§ WHAT THE TASK REQUIRES
Filter the listing so that only lines with the word "Bauer" remain.

═══

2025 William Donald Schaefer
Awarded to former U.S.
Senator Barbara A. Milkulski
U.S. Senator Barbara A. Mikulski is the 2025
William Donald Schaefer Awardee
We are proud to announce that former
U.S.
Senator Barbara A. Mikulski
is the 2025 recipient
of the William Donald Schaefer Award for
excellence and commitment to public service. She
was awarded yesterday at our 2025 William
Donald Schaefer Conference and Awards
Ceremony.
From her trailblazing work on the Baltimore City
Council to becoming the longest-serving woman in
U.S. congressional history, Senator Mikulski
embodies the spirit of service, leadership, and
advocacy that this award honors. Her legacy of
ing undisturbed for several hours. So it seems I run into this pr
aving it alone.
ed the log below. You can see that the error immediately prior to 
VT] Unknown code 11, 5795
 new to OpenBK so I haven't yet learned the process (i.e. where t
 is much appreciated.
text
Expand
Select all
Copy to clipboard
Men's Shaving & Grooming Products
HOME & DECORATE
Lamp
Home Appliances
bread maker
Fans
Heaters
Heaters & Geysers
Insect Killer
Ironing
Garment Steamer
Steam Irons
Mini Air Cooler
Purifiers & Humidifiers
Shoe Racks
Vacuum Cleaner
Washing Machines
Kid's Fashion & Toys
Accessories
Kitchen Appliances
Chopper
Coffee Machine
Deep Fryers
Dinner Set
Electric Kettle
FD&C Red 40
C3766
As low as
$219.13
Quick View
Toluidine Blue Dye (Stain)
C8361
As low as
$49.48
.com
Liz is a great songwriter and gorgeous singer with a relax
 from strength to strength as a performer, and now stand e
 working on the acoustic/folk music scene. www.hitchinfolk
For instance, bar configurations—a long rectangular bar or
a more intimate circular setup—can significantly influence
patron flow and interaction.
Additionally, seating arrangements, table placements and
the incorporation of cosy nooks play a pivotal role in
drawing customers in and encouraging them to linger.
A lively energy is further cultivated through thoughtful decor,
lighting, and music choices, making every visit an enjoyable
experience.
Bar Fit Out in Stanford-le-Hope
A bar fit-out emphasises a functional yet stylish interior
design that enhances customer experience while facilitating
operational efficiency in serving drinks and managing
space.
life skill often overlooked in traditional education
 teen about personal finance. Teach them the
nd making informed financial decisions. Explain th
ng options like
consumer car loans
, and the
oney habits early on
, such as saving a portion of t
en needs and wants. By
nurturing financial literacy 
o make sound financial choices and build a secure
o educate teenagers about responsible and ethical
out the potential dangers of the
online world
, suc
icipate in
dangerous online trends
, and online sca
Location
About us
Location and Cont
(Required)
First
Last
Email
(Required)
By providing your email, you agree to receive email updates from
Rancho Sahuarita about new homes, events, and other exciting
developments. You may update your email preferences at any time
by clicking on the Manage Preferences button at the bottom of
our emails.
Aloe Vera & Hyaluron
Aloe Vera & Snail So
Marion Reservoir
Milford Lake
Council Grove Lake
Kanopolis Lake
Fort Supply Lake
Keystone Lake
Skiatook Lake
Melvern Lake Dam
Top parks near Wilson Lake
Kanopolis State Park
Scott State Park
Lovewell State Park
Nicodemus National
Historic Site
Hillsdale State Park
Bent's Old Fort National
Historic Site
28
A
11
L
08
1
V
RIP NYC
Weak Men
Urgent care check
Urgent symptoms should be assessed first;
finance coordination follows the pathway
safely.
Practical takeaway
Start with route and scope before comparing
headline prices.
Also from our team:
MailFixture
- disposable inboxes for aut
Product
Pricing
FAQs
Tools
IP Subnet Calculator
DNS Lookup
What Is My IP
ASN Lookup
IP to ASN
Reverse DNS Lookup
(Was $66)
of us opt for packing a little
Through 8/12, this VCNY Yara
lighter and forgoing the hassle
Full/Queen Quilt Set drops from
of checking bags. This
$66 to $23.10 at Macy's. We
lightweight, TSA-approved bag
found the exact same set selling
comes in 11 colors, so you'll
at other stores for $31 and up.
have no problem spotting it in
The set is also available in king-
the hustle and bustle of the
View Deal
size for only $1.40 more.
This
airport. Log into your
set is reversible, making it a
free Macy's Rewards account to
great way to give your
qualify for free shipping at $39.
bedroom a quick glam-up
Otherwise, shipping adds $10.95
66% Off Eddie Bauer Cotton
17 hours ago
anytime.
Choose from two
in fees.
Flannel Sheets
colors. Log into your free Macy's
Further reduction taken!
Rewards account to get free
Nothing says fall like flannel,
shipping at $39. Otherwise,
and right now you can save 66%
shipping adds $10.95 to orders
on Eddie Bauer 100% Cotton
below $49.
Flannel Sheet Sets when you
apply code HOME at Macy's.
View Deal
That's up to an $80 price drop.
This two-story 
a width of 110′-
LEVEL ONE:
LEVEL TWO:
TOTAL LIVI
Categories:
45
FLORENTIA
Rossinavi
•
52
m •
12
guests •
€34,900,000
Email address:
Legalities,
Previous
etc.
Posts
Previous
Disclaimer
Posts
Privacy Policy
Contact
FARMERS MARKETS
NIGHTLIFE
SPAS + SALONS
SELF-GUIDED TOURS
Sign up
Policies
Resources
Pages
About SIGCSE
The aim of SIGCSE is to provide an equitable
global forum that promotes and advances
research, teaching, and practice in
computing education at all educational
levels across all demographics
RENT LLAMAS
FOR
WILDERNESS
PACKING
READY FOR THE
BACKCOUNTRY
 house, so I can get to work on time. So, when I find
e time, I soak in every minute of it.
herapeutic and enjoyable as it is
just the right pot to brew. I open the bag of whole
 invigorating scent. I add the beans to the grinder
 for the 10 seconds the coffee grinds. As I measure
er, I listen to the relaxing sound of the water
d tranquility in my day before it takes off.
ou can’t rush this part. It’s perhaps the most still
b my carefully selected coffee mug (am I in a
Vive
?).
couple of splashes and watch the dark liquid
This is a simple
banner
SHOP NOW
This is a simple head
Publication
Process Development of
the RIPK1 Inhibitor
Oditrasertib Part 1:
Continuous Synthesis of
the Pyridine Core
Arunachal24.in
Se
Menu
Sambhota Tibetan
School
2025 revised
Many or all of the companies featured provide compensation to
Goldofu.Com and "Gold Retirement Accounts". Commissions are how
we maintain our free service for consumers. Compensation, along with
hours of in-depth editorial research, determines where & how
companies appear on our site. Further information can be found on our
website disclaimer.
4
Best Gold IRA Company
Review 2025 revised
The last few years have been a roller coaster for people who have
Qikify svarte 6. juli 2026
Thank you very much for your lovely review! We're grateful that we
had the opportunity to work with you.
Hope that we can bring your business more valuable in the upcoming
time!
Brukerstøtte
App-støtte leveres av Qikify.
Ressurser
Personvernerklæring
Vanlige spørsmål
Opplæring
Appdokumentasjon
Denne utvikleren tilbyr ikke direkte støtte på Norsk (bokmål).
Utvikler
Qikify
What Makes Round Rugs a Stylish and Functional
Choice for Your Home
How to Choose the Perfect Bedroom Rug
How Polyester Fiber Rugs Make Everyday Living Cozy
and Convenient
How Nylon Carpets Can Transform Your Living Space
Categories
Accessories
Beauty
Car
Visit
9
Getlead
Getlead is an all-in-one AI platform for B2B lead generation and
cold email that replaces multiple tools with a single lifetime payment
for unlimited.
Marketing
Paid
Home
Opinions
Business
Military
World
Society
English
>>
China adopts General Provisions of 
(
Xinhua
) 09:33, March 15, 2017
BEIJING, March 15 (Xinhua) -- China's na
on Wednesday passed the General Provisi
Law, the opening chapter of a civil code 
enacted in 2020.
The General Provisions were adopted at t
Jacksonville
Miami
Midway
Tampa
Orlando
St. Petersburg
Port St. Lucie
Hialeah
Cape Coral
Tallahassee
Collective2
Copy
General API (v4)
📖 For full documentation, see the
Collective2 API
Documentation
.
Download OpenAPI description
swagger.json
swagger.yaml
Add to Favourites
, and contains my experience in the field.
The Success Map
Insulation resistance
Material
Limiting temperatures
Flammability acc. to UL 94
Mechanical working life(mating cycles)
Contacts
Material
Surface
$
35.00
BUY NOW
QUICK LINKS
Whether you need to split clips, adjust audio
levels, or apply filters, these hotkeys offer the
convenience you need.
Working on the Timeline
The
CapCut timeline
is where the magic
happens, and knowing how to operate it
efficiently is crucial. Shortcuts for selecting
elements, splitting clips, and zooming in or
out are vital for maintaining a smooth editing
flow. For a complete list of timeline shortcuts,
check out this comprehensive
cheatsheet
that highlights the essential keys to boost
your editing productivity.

═══

§ SOLVED EXERCISE
66% Off Eddie Bauer Cotton
on Eddie Bauer 100% Cotton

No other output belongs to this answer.